The US Congressional Budget Office estimates that health and welfare costs will outpace US GDP growth, taking public debt from 98 per cent of GDP today to almost 200 per cent in 2053."

Obvious implications

There are three obvious implications for asset allocators from all of this, according to Stewart.

The first is that the public – and governments – will have to get used to paying more to service existing debts. And Debt-financed public spending is less attractive and riskier now than when the UK government could borrow for ten years for almost nothing, as was the case in 2020.

A second implication is that governments face greater scrutiny of their spending and borrowing plans from bond markets.

For example, in September, the Italian government raised the forecast for its deficit this year from 4.5 per cent to 5.3 per cent of GDP, unnerving bond markets and pushing up the premium over Germany required by investors to lend to Italy. 

Pressure from financial markets, in the form of higher rates, is likely to act as an increasing constraint on public spending.

The third implication comes from levels of bond yields.
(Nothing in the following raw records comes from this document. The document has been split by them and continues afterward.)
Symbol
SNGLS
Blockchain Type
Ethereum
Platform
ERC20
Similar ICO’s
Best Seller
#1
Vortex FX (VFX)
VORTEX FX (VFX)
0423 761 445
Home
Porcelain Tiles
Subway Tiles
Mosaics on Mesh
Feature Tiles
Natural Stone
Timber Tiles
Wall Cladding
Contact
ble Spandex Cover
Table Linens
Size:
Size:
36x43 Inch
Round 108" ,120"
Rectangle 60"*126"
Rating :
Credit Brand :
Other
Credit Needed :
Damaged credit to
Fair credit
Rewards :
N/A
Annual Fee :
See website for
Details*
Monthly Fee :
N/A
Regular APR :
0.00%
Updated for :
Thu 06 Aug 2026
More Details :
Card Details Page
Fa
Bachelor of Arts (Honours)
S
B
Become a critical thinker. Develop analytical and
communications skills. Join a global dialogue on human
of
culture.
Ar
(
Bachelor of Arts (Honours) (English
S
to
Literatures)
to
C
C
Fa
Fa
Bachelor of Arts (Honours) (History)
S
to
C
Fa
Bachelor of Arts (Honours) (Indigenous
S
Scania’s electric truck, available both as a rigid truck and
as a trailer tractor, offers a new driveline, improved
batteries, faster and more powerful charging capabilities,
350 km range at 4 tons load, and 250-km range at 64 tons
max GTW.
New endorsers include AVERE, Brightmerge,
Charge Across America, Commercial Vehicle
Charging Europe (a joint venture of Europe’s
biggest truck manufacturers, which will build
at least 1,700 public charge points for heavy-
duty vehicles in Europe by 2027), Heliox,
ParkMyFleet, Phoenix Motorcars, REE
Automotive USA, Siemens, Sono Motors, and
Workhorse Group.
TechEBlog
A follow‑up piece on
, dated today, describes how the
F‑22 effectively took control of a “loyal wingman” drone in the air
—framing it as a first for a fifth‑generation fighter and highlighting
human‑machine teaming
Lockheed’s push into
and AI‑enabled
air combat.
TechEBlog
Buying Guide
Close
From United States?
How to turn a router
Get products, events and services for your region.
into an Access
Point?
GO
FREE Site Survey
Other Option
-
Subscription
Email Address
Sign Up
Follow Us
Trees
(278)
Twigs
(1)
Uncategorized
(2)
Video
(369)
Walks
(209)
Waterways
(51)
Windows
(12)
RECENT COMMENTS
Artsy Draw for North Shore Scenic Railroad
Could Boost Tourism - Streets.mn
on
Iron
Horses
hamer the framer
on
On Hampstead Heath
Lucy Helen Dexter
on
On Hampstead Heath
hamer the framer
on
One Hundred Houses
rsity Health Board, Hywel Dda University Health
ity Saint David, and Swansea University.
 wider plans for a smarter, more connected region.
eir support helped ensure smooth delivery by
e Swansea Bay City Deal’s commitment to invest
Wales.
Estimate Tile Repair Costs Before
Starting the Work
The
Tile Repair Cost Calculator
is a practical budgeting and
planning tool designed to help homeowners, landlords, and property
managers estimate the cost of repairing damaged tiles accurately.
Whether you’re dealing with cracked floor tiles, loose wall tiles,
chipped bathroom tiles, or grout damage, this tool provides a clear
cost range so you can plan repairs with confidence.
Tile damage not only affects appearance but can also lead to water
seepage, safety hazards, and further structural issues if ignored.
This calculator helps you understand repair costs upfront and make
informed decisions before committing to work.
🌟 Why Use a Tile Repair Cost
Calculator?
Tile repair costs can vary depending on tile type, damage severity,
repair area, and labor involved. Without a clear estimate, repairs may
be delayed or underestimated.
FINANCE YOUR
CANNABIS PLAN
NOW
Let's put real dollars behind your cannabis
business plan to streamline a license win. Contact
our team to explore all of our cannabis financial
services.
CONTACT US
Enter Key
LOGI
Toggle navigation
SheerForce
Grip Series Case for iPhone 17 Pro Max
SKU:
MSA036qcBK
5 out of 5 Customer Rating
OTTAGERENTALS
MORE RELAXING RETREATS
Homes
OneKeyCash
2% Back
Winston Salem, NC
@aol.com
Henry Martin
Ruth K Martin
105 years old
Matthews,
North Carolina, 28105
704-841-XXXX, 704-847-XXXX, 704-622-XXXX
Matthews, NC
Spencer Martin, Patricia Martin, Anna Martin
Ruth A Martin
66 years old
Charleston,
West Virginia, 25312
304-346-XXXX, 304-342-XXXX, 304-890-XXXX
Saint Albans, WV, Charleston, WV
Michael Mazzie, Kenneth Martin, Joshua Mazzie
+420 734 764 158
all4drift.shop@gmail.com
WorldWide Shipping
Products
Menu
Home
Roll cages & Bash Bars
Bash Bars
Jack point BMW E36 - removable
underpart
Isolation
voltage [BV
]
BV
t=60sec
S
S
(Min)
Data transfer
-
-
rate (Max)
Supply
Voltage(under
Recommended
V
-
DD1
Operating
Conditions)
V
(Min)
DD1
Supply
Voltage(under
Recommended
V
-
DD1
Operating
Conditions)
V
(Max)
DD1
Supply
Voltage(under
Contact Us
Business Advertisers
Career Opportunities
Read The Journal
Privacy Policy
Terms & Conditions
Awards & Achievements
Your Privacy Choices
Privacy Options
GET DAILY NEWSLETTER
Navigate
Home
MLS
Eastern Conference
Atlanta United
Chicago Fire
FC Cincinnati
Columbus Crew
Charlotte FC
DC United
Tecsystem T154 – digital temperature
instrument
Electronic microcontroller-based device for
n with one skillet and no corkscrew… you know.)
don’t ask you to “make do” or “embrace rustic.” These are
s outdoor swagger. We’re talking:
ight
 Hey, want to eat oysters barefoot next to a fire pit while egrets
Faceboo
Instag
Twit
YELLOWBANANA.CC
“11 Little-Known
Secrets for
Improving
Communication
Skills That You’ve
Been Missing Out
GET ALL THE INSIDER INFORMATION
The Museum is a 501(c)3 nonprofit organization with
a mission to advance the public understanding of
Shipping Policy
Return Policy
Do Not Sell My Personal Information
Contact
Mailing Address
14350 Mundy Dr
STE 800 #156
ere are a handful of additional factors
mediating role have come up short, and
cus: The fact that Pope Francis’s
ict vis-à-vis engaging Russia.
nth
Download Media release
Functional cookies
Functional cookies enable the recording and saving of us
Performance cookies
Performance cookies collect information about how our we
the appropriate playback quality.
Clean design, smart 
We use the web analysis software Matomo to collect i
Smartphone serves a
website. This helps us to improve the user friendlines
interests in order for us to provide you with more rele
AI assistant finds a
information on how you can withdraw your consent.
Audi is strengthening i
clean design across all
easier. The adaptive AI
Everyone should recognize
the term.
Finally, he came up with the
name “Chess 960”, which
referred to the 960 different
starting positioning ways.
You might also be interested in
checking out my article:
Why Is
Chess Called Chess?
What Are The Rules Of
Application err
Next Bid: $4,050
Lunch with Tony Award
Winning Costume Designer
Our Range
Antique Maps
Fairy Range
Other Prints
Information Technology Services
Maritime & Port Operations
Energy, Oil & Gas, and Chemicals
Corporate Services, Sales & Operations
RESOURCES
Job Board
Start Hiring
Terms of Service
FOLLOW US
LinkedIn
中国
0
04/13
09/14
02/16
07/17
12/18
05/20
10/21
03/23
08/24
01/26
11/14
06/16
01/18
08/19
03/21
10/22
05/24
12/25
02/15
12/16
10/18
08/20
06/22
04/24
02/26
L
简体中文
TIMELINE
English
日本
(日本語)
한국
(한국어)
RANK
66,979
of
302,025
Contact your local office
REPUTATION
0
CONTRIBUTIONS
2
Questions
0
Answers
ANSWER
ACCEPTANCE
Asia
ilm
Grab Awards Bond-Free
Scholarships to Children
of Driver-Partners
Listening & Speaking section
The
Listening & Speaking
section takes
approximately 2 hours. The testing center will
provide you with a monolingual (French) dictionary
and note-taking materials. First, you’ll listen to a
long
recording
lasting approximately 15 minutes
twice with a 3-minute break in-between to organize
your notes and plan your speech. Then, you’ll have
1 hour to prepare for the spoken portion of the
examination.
These show that financial markets foresee no return to the low interest rates that were the norm until 2021.

On the contrary, market pricing implies that rates will stay at high levels for years to come. Those expectations may prove wrong, but that is what the bond market is saying. Corporates and households need to adjust to a world of higher rates.   

So will allocators stop buying bonds?

Not according to Stewart, who added: "Markets will doubtless buy this debt, the question is at what price?" And, since the yield is a function of the price, at what yield?